QUELLO di ieri alla Fiera di Genova è stato un funerale dove applausi e fischi hanno giocato il proprio ruolo mediatico. Fischi hanno accolto esponenti Pd, dall’ex ministro Roberta Pinotti al segretario Maurizio Martina, mentre applausi prolungati si sono levati per i rappresentanti del governo Di Maio, Salvini e Toninelli. Gli alfieri dell’esecutivo gialloverde hanno offuscato il premier Giuseppe Conte. Un più sobrio Roberto Fico, l’ultima tra le autorità ad abbandonare la sala, ha dichiarato: «I familiari delle vittime ci hanno dato un grande insegnamento e chiedo scusa, anche se non è mia colpa oggi, a nome dello Stato per quello che può non aver fatto negli ultimi anni. Le scuse sono sempre una parola importante».

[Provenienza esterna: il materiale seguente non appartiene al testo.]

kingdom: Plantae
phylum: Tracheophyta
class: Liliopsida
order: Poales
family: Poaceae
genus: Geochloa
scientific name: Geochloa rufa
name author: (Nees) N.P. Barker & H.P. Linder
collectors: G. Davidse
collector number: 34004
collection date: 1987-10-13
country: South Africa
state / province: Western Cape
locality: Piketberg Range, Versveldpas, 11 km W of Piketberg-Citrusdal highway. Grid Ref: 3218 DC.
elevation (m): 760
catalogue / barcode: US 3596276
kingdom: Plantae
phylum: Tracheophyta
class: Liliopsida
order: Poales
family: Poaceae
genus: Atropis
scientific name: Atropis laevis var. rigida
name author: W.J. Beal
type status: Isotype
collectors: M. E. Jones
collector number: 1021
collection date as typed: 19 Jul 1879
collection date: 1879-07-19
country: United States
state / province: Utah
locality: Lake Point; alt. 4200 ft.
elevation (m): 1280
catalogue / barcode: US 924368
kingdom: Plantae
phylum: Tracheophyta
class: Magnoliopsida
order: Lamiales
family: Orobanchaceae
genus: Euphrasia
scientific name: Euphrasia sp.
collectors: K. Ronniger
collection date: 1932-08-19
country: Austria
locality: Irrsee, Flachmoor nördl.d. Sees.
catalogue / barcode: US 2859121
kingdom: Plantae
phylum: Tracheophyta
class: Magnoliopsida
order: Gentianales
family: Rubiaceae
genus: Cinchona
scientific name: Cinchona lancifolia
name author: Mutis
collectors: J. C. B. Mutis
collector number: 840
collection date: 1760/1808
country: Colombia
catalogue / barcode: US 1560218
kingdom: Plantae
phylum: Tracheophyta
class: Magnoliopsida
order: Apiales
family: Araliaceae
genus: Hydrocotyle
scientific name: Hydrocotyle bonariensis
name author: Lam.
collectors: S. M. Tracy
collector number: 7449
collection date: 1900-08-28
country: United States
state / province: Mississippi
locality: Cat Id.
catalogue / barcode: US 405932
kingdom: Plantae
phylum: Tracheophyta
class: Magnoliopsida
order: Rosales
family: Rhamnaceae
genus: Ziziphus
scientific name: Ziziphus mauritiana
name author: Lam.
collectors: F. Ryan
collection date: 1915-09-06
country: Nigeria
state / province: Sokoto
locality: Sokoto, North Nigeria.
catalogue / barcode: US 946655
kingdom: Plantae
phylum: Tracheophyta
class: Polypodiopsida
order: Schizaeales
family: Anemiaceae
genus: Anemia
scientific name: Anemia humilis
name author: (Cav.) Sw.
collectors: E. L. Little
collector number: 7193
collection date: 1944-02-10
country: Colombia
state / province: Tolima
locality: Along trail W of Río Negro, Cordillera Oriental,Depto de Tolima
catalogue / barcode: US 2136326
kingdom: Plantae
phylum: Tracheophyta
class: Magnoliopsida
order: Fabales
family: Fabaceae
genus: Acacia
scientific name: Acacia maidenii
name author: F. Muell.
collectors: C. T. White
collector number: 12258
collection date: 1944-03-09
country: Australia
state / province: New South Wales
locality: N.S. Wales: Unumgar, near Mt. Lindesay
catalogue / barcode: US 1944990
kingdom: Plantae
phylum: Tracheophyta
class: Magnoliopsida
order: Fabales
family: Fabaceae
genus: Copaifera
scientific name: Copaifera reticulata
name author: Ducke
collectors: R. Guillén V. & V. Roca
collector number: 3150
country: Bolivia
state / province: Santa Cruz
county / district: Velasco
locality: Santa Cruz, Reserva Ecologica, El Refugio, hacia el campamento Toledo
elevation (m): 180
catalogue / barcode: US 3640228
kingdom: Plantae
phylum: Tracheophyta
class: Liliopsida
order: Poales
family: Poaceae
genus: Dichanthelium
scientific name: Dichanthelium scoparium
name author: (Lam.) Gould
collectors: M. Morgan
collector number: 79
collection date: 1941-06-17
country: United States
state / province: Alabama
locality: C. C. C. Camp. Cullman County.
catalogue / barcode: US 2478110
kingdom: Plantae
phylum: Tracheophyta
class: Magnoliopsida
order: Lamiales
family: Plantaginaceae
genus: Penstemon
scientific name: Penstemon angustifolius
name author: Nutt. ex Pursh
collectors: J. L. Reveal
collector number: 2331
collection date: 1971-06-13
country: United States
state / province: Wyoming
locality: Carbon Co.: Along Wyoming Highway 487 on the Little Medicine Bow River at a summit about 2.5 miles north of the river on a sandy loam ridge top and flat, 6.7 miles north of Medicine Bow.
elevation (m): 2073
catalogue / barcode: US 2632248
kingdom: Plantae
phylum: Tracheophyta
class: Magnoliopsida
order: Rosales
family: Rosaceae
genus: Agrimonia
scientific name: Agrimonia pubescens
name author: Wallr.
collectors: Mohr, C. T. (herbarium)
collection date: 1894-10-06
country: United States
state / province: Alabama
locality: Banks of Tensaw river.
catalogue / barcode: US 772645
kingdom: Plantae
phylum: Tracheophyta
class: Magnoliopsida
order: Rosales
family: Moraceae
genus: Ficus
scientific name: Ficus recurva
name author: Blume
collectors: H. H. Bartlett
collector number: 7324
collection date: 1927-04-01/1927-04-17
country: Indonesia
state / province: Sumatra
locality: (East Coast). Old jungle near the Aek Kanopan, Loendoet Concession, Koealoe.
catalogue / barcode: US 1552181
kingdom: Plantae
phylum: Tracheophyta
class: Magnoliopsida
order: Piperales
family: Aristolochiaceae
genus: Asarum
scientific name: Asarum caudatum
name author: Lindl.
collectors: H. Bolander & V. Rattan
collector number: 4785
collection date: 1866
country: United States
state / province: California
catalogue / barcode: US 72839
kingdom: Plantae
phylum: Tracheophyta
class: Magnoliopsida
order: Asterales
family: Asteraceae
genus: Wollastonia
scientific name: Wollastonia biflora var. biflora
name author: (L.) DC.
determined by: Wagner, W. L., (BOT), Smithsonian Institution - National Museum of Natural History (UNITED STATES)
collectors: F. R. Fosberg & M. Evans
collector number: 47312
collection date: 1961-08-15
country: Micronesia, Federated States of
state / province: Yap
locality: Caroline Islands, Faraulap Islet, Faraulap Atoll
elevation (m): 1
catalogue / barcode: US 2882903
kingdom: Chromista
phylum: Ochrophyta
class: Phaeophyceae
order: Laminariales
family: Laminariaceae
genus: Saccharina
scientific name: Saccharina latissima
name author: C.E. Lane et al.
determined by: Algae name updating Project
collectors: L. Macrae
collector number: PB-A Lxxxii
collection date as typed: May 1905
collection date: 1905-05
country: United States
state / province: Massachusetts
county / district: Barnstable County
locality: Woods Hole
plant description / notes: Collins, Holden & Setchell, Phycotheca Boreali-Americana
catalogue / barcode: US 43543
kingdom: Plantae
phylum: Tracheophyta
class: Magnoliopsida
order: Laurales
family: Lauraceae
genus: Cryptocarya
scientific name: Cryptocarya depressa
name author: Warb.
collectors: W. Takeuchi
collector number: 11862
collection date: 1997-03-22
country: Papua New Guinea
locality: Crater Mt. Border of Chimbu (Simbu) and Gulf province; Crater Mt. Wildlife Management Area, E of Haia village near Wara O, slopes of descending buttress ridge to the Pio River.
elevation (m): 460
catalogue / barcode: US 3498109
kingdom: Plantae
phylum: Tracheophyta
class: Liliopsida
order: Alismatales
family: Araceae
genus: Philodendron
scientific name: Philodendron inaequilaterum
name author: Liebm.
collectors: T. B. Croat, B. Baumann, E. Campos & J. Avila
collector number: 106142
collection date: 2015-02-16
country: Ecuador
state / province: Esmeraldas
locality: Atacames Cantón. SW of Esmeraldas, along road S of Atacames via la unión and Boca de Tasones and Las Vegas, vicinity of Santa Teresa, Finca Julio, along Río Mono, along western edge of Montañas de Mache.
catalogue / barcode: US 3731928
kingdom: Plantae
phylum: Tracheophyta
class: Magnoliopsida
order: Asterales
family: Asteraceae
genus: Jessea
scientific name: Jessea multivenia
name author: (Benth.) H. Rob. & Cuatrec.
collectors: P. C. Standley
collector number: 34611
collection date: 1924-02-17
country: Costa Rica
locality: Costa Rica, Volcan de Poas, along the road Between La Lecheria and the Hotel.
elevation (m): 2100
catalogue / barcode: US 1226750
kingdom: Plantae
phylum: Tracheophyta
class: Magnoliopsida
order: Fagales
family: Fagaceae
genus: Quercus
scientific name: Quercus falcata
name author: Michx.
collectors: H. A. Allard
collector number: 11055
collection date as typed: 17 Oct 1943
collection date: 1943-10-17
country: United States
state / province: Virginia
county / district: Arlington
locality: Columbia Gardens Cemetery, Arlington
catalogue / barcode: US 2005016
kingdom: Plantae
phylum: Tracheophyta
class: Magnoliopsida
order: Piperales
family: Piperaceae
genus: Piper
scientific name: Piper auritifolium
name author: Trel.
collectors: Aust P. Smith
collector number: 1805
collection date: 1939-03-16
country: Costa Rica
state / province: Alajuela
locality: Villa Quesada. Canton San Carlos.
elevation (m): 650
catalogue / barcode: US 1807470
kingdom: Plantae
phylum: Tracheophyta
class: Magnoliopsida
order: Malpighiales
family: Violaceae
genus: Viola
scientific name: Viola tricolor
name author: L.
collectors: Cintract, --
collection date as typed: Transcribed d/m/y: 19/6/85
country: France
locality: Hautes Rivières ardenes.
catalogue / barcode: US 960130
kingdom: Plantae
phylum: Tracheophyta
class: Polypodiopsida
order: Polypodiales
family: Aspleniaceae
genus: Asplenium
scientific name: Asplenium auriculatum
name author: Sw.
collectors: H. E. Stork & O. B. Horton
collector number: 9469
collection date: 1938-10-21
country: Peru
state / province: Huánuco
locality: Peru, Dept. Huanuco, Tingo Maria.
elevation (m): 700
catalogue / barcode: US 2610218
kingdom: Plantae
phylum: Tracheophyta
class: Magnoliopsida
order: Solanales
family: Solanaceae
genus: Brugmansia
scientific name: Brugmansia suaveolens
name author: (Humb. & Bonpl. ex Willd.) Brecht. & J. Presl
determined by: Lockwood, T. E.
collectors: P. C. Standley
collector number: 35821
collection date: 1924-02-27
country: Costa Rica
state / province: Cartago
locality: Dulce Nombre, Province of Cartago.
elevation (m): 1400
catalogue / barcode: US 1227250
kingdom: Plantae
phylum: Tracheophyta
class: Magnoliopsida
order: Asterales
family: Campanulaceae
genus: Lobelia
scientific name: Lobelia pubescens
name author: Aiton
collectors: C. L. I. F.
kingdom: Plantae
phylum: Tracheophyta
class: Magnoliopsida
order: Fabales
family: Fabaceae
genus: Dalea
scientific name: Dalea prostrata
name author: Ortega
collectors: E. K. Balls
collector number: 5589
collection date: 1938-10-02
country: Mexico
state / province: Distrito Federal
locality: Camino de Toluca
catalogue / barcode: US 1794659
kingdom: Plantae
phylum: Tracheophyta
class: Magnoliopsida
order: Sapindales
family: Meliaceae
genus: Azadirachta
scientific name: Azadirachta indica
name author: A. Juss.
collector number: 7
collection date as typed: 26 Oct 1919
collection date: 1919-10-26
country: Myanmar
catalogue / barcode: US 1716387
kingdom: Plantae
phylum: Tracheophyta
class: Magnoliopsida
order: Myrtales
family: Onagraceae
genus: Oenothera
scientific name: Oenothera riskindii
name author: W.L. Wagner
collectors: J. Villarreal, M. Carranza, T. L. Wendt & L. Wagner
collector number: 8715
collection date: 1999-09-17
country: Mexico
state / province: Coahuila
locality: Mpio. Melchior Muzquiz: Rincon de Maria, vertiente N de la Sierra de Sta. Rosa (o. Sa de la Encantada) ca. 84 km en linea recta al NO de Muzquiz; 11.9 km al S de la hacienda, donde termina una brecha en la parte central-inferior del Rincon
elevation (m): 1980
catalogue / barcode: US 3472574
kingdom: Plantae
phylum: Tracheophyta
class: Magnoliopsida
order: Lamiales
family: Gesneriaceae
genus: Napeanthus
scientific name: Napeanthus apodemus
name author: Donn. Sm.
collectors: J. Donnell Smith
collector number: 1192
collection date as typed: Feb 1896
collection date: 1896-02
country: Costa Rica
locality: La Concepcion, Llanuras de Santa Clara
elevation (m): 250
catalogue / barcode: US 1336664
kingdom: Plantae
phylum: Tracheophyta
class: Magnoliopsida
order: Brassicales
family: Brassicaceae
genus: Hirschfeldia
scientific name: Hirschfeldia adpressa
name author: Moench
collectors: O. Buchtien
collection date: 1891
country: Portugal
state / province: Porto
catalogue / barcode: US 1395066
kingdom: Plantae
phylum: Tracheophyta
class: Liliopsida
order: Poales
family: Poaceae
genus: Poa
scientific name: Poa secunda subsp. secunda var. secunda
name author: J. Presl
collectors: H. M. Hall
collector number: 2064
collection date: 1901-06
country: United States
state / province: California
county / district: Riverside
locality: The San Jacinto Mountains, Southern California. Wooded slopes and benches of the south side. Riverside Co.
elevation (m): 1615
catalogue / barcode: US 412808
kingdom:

Invisibili ma presenti Fabio Cerchiai e Giovanni Castellucci, rispettivamente presidente e ad di Autostrade per l’Italia. Per pochi minuti è apparso anche Beppe Grillo che si è confuso tra i familiari delle vittime.
LA LETTURA dei nomi delle vittime ha commosso l’intero padiglione. «Qualunque parola umana, seppure sincera, è poca cosa di fronte alla tragedia, così come ogni doverosa giustizia nulla può cancellare e restituire», ha sottolineato il cardinale Bagnasco. Al termine della funzione si è svolto un momento di preghiera per le vittime di fede islamica. «Il crollo di un ponte, fisico o metaforico, provoca sempre un gran dolore perché è simbolo di unità», ha detto l’imam di Genova Salah Hussein. «Preghiamo perché la pace sia per tutti voi, per l’Italia, per gli italiani». Parole accolte da un lungo applauso. Molti, infine, gli attestati di stima per i Vigili del fuoco.
Le troupe ripartono dopo giorni di dirette tv. Genova colpita al cuore teme l’isolamento. È venuto il momento, contemporaneamente alla difficile elaborazione del lutto, di immaginare un futuro diverso. Oltre l’emergenza, preferibilmente sostenibile.